Gary’s journey from chaos to clarity mirrors this ancient wisdom. Just as Aurelius advised to “waste no more time arguing what a good man should be – be one”, Gary stopped theorising about recovery and simply began the daily practice of better living. No higher power was required – just the steady discipline of showing up for oneself.

This resonates as we grapple with AI’s integration into our lives and workplaces. Like Gary discovering that the answer lay not in grand gestures but in small, daily choices, perhaps our path forward with AI requires similar wisdom: accepting what we cannot change while focusing intently on what we can – the quality of our thoughts, the authenticity of our voices, the integrity of our choices.

As Aurelius noted: “Very little is needed to make a happy life; it is all within yourself, in your way of thinking.” 
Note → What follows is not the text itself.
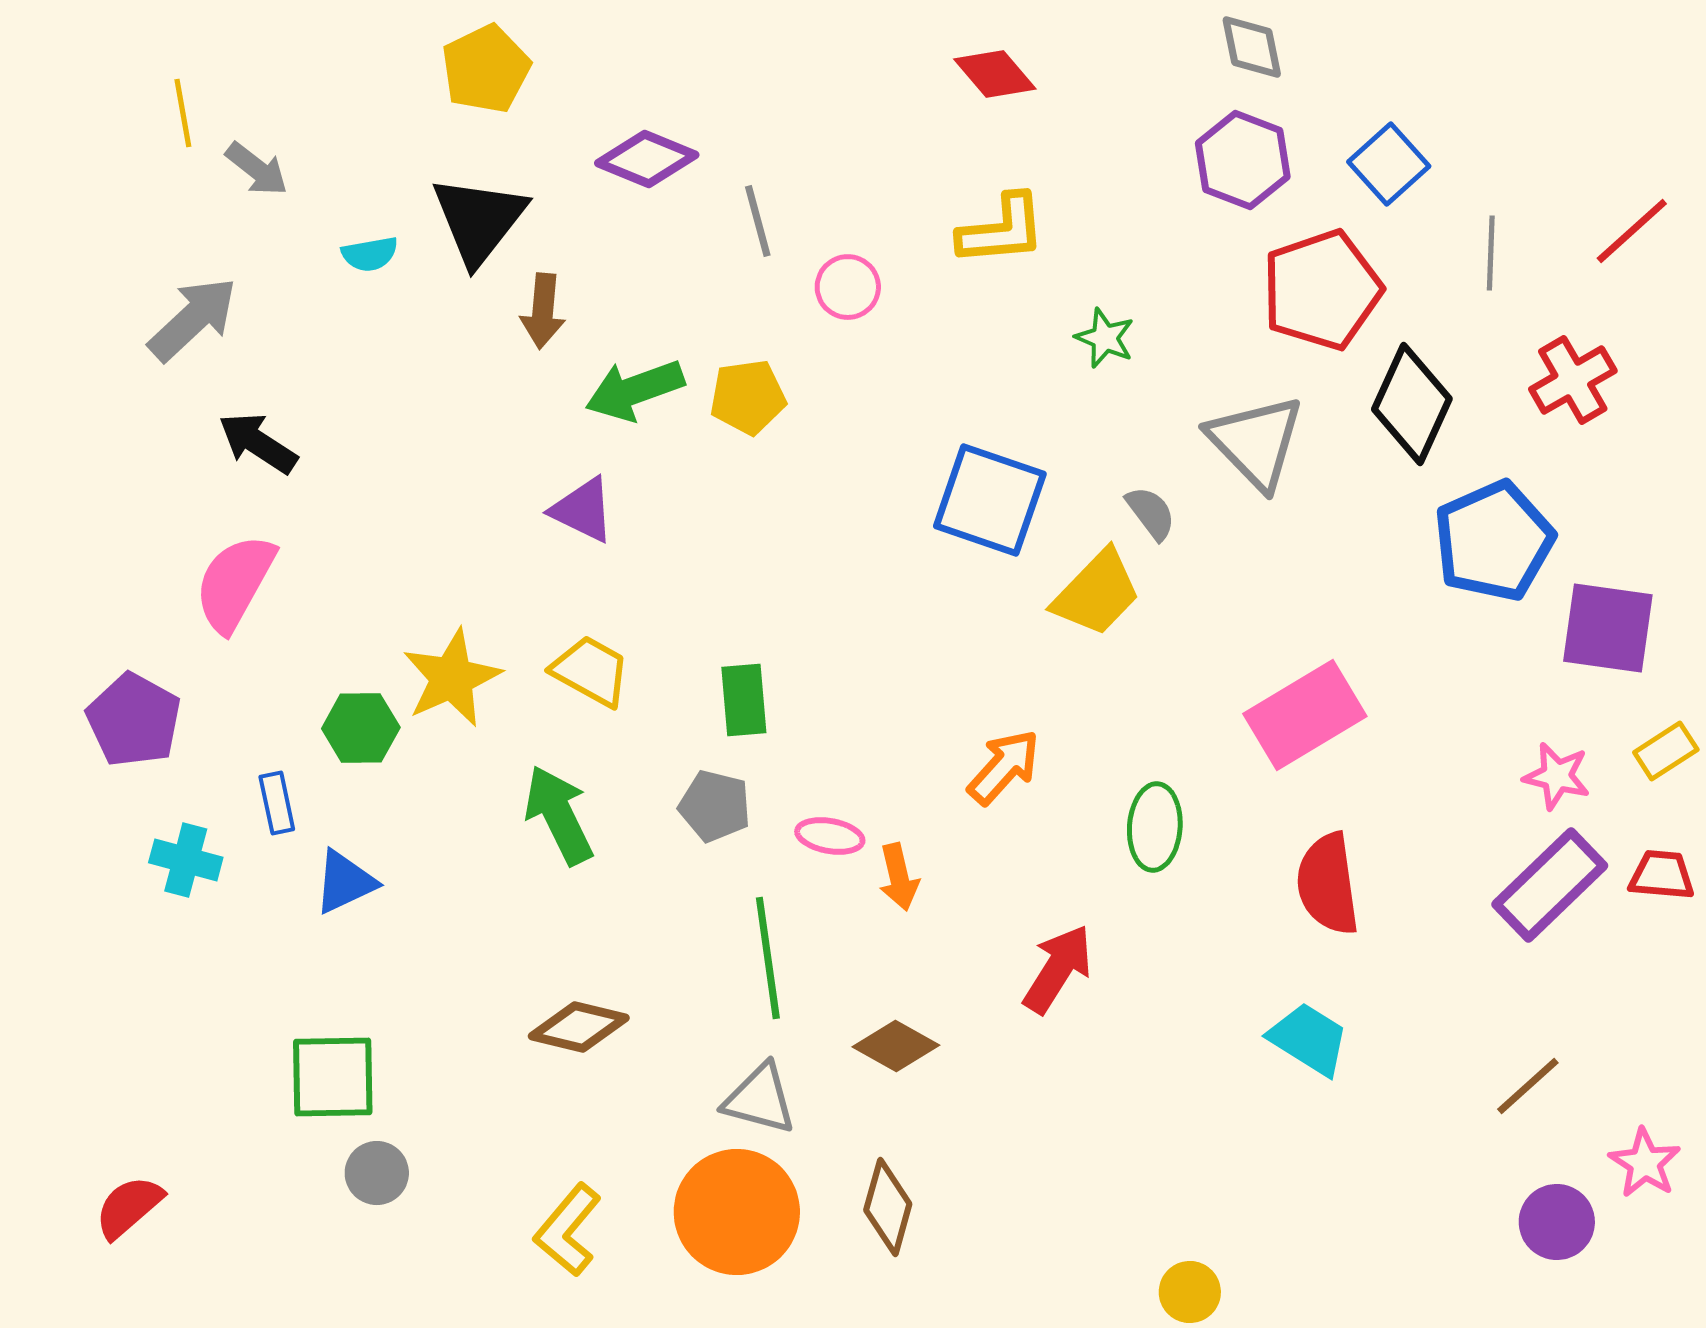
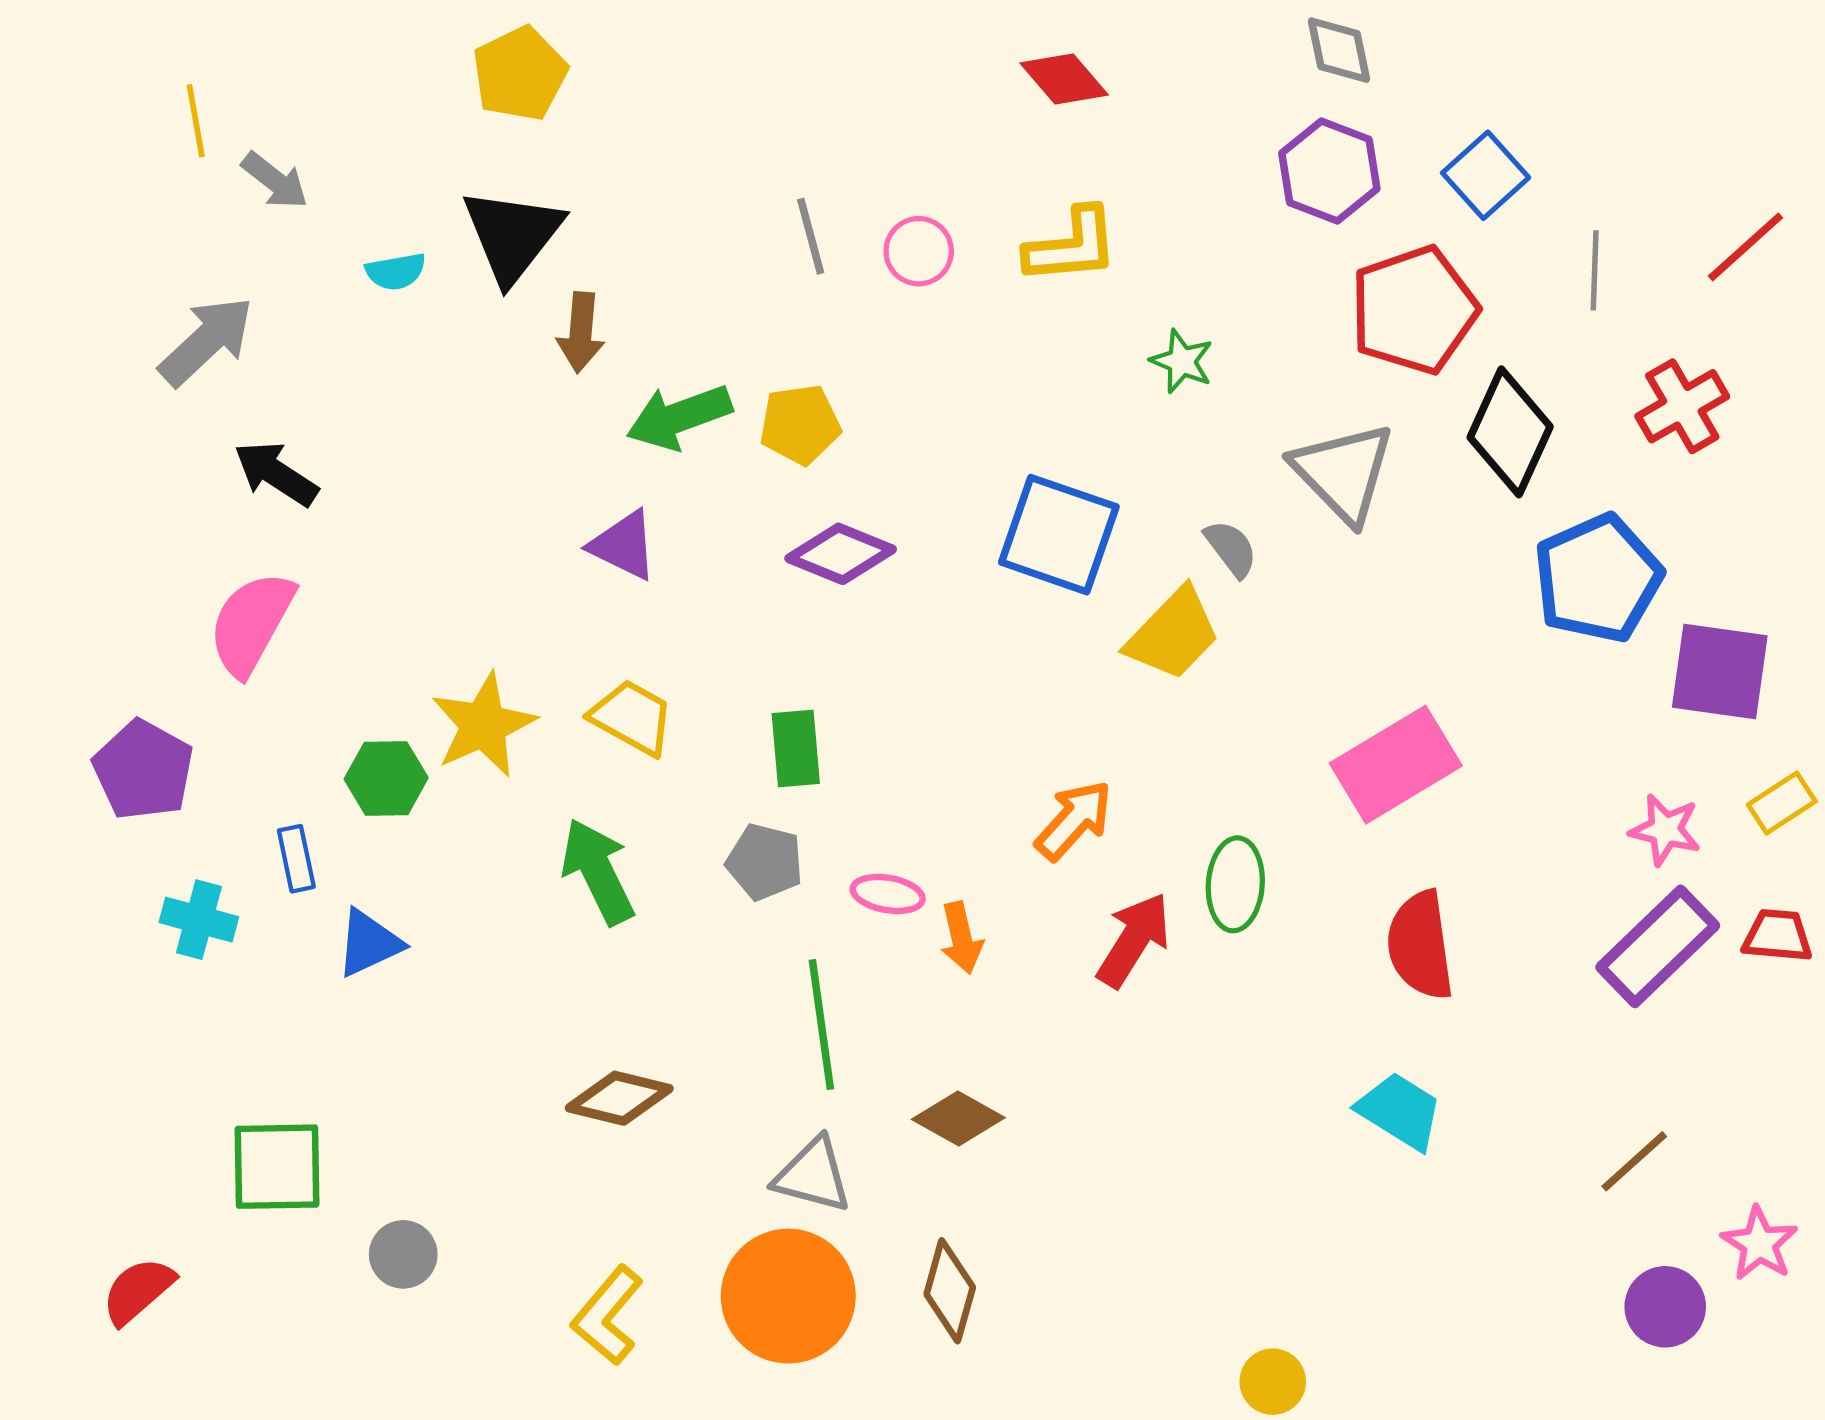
purple diamond: (647, 159) -> (841, 554), moved
pink circle: (848, 287) -> (919, 251), moved
red arrow: (1058, 969) -> (1134, 940), moved
green square: (333, 1077) -> (277, 1167), moved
Whether facing personal demons or technological revolution, the principle remains the same: quality of thought, coupled with consistent practice, lights the way forward.

Statistics of the month

  • Exactly two-thirds of LinkedIn users believe AI should be taught in high schools. Additionally, 72% observed an increase in AI-related mentions in job postings, while 48% stated that AI proficiency is a key requirement for the companies they applied to.
  • Only 51% of respondents of Searce’s Global State of AI Study 2024 – which polled 300 C-Suite and senior technology executives across organisations with at least $500 million in revenue in the US and UK – said their AI initiatives have been very successful. Meanwhile, 42% admitted success was only somewhat achieved.
  • International Workplace Group findings indicate just 7% of hybrid workers describe their 2024 hybrid work experience as “trusted”, hinting at an opportunity for employers to double down on trust in the year ahead.